Jahresrückblick 2018

.. meine Bilder des Jahres 2018

Eine Floskel beschreibt das viel zu schnelle Vergehen der Zeit. Ich kann es nur bestätigen, denn das Fotojahr 2018 verging wie im Flug.

Geprägt von seltsamen Wetterabfolgen, u.a. ein Winter ohne Schnee, dann Schnee am Ostersonntag, einem sehr langen, regenarmen aber sehr schönen Sommer und einem übergangslosen kurzen Herbst liegen die Weihnachtsfeiertage auch schon wieder in der Vergangenheit. Es ist die Zeit des Rückblicks auf die vergangenen Monate, quasi eine Bilanz auf das Jahr 2018.
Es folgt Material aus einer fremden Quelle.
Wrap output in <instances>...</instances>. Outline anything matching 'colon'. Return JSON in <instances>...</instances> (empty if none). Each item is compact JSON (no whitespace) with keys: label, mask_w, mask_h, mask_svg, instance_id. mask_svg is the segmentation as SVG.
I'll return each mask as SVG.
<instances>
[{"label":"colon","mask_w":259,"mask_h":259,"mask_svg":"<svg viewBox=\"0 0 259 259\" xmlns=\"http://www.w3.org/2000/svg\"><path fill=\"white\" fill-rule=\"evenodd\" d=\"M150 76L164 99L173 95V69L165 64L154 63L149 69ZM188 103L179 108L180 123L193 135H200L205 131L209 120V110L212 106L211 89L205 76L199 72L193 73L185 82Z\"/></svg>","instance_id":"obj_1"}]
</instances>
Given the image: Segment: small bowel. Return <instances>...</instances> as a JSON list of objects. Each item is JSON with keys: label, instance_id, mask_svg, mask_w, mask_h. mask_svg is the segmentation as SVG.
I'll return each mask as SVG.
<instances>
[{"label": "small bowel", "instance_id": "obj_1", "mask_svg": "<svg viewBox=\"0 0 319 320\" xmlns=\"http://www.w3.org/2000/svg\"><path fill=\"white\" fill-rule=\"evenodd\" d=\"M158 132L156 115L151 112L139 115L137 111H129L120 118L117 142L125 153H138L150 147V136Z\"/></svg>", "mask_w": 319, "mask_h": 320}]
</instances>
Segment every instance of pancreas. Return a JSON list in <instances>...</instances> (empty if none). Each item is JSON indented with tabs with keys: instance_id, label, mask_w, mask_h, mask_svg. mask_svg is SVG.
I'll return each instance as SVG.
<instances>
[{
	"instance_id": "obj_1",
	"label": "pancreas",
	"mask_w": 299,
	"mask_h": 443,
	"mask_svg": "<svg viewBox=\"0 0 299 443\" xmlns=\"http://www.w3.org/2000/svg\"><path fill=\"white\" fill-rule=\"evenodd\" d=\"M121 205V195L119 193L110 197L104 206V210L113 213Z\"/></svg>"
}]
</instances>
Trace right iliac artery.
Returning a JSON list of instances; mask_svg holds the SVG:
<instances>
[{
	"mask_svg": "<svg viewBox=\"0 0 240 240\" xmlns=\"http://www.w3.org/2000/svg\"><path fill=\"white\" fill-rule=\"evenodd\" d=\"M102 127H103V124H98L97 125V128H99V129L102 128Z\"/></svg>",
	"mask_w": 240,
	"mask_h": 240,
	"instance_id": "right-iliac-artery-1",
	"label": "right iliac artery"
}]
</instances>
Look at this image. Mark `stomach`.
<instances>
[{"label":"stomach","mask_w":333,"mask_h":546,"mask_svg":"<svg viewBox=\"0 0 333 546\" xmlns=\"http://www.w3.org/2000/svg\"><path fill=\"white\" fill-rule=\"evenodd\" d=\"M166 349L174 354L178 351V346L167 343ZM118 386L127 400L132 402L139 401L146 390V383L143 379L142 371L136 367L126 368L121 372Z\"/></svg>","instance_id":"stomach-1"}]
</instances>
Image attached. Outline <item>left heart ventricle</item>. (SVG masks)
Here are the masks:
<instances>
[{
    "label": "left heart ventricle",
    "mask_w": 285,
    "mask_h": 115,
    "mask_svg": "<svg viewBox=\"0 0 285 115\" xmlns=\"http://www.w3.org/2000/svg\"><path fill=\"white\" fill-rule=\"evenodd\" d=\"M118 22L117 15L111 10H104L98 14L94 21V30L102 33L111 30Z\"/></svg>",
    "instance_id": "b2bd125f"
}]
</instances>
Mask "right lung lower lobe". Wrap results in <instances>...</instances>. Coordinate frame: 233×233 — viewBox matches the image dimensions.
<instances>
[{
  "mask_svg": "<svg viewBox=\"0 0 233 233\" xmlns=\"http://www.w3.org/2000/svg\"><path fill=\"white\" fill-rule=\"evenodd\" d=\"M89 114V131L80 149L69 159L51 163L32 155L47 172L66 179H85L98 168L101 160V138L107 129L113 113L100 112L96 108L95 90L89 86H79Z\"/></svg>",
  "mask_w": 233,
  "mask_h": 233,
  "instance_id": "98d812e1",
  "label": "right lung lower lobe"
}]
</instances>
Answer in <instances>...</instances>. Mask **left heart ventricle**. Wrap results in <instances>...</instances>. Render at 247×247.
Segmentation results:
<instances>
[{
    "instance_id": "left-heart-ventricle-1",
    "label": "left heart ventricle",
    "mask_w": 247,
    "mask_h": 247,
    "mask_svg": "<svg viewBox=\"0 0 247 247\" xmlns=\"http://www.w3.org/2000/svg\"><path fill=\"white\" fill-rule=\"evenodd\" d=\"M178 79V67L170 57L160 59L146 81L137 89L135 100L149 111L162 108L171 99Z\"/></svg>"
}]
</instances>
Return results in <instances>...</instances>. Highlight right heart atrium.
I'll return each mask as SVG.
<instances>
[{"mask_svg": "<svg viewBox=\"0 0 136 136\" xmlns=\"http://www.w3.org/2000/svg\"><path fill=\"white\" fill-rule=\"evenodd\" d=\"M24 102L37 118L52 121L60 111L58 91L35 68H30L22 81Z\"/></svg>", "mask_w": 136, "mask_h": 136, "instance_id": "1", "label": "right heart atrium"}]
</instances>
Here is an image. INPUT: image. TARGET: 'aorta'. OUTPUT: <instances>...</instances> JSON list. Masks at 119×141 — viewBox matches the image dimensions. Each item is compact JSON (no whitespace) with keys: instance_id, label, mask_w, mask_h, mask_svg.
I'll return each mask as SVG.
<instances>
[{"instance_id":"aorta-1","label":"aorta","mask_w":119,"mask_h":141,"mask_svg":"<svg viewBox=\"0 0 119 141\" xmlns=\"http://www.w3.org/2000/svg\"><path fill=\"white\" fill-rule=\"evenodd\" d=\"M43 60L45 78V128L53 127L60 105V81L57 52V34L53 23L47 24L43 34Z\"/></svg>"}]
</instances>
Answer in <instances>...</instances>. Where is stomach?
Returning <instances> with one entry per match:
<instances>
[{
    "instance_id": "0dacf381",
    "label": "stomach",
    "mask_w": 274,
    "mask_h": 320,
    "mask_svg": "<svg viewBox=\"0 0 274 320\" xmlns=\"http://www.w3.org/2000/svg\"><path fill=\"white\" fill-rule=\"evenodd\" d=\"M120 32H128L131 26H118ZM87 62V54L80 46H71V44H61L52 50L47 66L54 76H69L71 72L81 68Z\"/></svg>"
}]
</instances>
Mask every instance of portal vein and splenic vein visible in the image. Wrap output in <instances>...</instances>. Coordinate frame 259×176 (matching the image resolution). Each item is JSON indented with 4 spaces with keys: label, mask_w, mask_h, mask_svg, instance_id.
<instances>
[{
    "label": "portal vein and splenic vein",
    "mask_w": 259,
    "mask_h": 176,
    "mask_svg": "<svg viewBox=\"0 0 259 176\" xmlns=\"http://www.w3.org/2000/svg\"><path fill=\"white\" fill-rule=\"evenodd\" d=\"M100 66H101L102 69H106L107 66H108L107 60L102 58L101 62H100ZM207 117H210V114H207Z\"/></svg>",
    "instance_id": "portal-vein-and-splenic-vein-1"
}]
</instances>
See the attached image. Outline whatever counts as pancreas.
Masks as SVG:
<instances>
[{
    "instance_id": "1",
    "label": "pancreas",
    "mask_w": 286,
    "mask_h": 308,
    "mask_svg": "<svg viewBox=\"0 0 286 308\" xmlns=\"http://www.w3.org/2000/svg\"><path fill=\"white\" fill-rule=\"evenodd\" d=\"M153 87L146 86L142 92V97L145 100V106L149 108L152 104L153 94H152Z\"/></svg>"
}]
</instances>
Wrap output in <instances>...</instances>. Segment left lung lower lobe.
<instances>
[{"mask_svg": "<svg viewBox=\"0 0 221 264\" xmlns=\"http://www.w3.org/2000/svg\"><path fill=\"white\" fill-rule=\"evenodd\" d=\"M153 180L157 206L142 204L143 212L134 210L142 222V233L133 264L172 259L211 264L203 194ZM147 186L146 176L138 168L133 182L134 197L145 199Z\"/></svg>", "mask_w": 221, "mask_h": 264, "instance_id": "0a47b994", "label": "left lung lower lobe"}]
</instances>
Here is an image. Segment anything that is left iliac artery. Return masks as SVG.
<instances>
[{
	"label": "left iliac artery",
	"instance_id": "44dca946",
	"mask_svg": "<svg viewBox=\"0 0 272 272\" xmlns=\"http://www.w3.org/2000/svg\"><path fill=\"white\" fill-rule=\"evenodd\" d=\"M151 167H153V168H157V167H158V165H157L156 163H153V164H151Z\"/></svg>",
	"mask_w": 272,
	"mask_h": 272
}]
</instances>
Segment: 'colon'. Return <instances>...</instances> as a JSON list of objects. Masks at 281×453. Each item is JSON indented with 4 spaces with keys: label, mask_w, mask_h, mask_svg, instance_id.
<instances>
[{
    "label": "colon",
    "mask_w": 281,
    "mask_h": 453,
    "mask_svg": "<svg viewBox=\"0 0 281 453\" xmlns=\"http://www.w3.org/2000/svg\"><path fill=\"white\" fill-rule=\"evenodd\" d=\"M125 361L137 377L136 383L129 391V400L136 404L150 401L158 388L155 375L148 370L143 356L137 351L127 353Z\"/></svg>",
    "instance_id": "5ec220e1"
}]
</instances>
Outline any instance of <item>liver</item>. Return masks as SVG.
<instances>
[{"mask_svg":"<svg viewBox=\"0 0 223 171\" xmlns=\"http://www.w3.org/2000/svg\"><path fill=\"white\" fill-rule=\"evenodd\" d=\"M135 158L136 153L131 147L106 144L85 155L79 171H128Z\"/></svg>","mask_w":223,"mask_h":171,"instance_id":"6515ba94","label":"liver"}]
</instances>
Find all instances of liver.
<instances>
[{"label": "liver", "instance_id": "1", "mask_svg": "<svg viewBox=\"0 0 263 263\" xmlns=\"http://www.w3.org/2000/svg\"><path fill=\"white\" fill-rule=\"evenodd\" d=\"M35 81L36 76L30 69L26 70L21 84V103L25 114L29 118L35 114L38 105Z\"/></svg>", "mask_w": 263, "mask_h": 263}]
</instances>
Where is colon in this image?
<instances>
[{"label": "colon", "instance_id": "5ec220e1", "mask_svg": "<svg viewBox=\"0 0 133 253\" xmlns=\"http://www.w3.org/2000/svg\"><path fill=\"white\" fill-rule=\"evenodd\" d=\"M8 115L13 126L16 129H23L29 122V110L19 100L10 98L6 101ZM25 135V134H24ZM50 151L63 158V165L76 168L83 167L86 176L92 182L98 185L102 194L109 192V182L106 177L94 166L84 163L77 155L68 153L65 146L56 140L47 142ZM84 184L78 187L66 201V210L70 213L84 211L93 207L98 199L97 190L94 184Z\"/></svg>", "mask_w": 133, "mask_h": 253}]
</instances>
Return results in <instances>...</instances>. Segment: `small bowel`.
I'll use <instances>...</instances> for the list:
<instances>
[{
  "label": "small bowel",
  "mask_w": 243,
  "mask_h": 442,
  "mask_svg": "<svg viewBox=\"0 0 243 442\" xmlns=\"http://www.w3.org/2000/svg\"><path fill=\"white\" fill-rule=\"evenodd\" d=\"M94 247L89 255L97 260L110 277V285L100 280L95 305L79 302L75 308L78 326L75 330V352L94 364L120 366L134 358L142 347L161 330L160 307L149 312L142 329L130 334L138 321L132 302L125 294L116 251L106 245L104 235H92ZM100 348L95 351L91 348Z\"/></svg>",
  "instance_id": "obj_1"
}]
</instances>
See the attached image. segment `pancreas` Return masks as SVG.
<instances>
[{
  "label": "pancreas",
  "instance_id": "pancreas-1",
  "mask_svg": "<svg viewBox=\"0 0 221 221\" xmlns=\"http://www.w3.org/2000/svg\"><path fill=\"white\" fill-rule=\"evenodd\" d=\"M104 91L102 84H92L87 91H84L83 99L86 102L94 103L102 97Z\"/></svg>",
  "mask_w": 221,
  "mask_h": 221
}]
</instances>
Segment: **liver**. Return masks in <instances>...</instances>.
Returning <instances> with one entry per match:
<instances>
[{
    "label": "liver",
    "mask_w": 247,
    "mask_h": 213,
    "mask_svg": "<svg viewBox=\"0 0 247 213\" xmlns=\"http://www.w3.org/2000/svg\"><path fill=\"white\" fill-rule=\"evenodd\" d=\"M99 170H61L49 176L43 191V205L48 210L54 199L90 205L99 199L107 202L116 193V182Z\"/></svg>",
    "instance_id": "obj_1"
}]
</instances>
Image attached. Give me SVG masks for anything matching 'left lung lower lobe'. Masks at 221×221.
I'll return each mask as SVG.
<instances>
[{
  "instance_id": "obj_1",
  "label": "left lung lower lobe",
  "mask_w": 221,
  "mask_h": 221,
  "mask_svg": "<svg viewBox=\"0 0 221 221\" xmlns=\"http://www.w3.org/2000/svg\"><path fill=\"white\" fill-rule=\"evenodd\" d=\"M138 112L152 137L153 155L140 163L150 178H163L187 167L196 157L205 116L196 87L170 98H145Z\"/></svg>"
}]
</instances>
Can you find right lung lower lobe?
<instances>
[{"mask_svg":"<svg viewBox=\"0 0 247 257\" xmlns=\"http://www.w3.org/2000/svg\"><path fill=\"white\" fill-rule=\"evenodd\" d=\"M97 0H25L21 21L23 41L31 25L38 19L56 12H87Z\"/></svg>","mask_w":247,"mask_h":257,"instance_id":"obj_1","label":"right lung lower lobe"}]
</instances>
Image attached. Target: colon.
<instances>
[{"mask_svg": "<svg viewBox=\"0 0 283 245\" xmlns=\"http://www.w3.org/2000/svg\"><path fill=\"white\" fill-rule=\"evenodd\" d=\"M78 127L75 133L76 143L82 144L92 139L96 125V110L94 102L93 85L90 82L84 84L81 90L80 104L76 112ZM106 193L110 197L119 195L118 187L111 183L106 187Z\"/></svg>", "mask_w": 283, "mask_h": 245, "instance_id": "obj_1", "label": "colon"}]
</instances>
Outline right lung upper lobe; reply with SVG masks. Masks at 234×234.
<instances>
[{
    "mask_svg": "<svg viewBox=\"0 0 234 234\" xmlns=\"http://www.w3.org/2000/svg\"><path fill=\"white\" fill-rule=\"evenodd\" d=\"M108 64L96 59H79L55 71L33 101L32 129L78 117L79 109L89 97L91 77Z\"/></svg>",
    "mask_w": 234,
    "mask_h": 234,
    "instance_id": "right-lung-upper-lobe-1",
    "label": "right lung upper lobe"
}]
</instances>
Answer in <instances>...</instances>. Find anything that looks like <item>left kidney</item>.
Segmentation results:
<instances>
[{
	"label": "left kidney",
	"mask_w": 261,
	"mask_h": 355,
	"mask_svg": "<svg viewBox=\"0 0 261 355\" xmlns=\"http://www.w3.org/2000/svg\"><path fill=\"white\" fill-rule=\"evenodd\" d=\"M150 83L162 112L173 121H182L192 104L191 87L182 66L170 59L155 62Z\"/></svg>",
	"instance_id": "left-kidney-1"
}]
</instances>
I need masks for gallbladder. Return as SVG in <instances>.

Mir ist dabei aufgefallen, dass sich mein Fotojahr, anders als im Jahr zuvor, an den jahreszeitlichen Naturerscheinungen ausgerichtet hat. Es fing im Januar bei einem meiner Spaziergänge durch die Lewitz mit einer Bibersichtung an. Lange konnte ich das ansonsten scheue Tier aus einer kurzen Fotodistanz beobachten. Im zeitigen Frühjahr folgten meine Naturbeobachtungen bei den Jungfüchsen. Sehr beeindruckend und für mich nachhaltig waren meine Ansitze an den Fuchsbauten. Rehwild und Niederwild (Hasen) liefen mir vor die Kamera. Die Greifvögel meiner mecklenburgischen Heimat waren bei meinen Fotospaziergängen ein stetiger Begleiter, Rotmilan, Fischadler und Bussard konnte ich fotografieren. Einzig der Seeadler ließ in diesem Jahr auf sich warten, ich bekam ihn nur sehr selten zu Gesicht. Woran es wohl liegen mag? Ein Turmfalkenhorst in einem Kirchturm lieferte mir so manches Foto von diesen schnellen Fliegern. Im Herbst dann die Versuche das Rot-und Damwild bei ihrem Brunftverhalten zu beobachten. Sehr schwierige, planungsintensive Fotopirschen, wie ich nunmehr sagen kann. Beim Rotwild waren meine Erfolge eher bescheiden, beim Damwild, Dank eines exzellenten Brunftgebietes, waren die Ergebnisse für mich bereits besser. Den Eisvogel konnte ich an seinem angestammten Ansitz wieder aus kurzer Distanz beobachten. Die Landschaftsfotografie beschränkte sich in dem vergangenen Jahr auf Langzeitbelichtungen. Für mich ein sehr interessantes Fotogenre, was für mich ausbaufähig ist. Die Nähe zur Ostsee macht es mir hier leicht, denn Wasser ist in diesem Bereich der Fotografie existentiell. Auf meiner Liste steht noch der Wolf, soll er doch auch bei uns angekommen sein. Aber hier spielt sicherlich der Kamerad „Zufall“ eine nicht unbedeutende Rolle. Mein Wunsch für die nächsten 12 Fotomonate.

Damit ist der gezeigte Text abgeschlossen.